# Decoy Idea



## spqhunt (Nov 8, 2011)

Does anybody else believe, (you can call me nuts) that if I bought a bunch of pink flamingo lawn ornaments painted them grey with red heads, trimmed the bill and added some brown highlights and white to the cheeks that they would fool this smart bird? With decoys at the price they are asking I'm looking for something that I don't have to break the bank and I figure some grey primer and other paint colors it wouldn't be impossible to do just that...


----------



## Drundel (Nov 14, 2010)

Yep, I saw a picture of some the other day and it worked just fine.


----------



## eriecutemoutfitters (May 20, 2010)

If you have that picture I would love to see it. Wonderful idea!


----------



## Nick Roehl (Mar 7, 2002)

Sounds like a good idea. I would like to see some pics too.


----------



## dakotashooter2 (Oct 31, 2003)

Another option is to find some egret or heron decoys. They are about $20 cheaper than the sandhill cranes and have the same basic shape. I just saw some on some website for about $25 each........


----------



## Trapper62 (Mar 3, 2003)

Cranes are pretty easy to harvest, doesn't take a lot of decoys and they don't need to be fancy either. Have hunted them for years with 11 home made silo's. All 11 cost less than one boughten one.

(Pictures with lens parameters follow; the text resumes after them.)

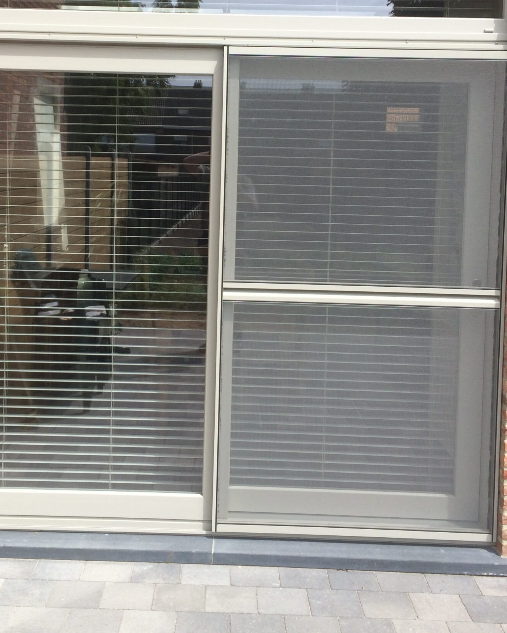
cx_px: 217
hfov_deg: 34.1
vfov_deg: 41.4
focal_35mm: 44
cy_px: 203
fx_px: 825
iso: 32
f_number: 2.2
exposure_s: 1/1580
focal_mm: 4.15
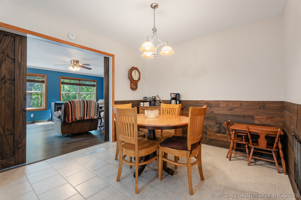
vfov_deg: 73.7
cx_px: 150
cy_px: 100
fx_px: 134
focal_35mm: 16
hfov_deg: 96.7
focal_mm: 16
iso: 200
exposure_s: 1
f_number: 9
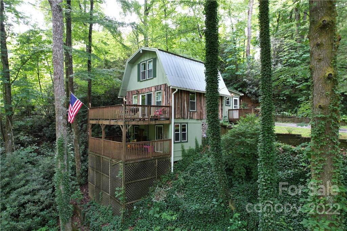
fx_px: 212
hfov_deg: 78.6
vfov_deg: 57.2
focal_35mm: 22
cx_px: 174
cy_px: 116
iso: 100
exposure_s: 1/20
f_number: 2.8
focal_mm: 8.38
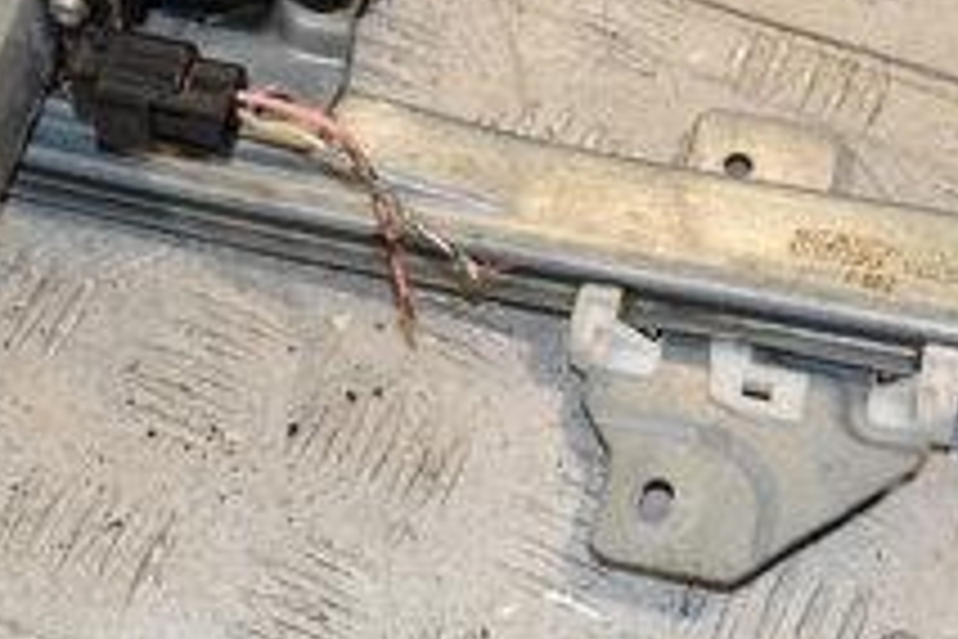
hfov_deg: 17.4
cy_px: 94
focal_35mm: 117
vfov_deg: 11.7
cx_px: 252
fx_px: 3113
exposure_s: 1/200
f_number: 9
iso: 800
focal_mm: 26
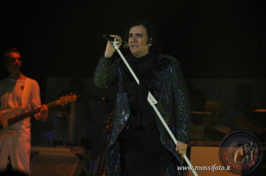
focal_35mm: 300
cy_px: 88
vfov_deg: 4.6
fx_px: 2214
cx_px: 133
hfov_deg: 6.9
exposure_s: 1/180
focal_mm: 200
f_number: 5.6
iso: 800
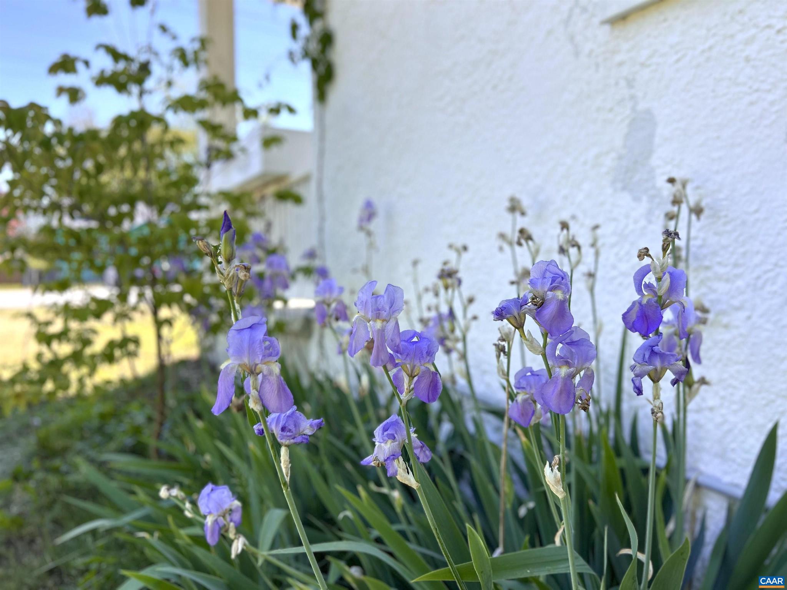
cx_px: 394
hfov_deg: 67.3
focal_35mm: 26
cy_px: 295
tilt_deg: +0.7
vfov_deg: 53.1
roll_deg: +0.7
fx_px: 591
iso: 50
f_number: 1.5
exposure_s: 1/646
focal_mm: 5.7
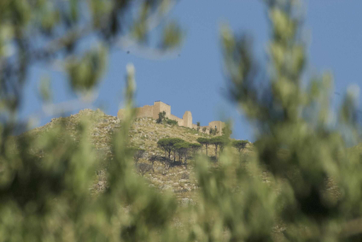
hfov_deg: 4.6
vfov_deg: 3.1
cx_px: 181
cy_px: 121
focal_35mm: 450
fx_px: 4531
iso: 800
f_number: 13
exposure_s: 1/640
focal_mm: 300
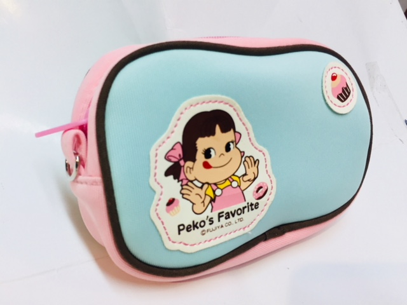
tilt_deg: -40.8
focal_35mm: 29
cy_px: 152
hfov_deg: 61.7
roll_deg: -16.7
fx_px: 341
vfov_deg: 48.2
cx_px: 204
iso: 50
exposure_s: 1/33
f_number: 2.2
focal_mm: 4.15
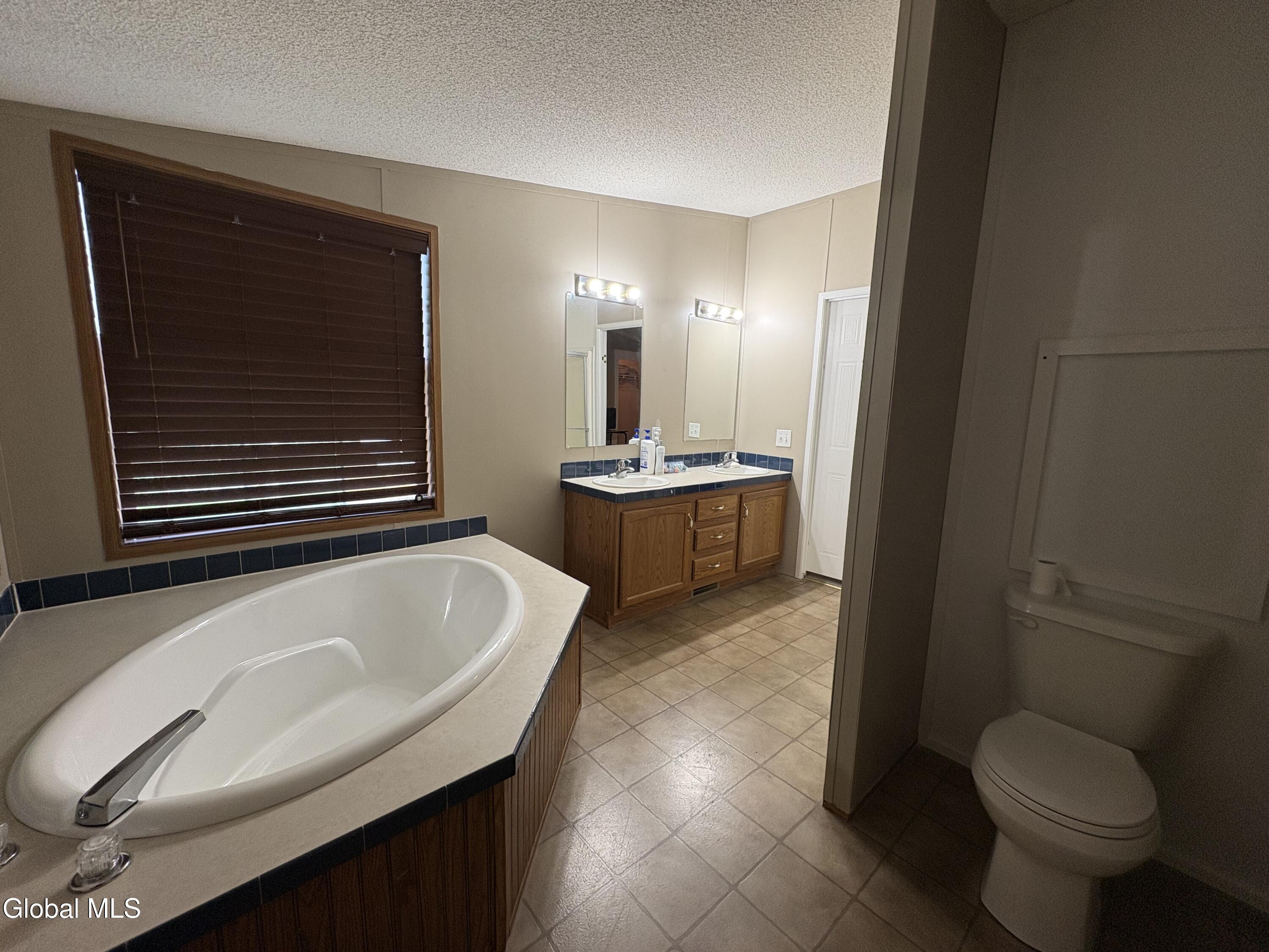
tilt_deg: -8.4
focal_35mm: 14
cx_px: 634
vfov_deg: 85.7
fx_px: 513
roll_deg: -1.2
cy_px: 476
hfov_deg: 102.1
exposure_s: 1/60
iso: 125
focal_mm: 2.22
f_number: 2.2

If someone can tell me how to insert a picture here I will post and show what they look like.


----------



## Dick Monson (Aug 12, 2002)

Thirty years ago we took a doz snowgoose wind sock bodies and sprayed them crane colors. Mounted them on 3' dowels and cut heads-necks out of plywood. Worked great back then.


----------



## Anas Strepera (Nov 10, 2004)

Sounds like a great idea to me.


----------